ACTIVITY: Put the material starting at the line containing "The volume shown on this water" and ending at the line containing "Length: 22.5", both included, into a JSON list of strings with one string per line. Leave out blank lines.

*** SUPPLIED DATA Section Begins ***

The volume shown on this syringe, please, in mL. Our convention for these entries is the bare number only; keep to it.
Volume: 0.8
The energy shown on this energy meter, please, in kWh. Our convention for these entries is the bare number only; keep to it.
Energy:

*** SUPPLIED DATA Section Ends ***
*** SUPPLIED DATA Section Begins ***

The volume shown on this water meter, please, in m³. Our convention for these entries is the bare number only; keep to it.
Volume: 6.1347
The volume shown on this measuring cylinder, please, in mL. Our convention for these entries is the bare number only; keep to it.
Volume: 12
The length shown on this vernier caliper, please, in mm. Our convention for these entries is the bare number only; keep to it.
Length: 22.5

*** SUPPLIED DATA Section Ends ***

ANSWER FOR THE TASK:
[
  "The volume shown on this water meter, please, in m³. Our convention for these entries is the bare number only; keep to it.",
  "Volume: 6.1347",
  "The volume shown on this measuring cylinder, please, in mL. Our convention for these entries is the bare number only; keep to it.",
  "Volume: 12",
  "The length shown on this vernier caliper, please, in mm. Our convention for these entries is the bare number only; keep to it.",
  "Length: 22.5"
]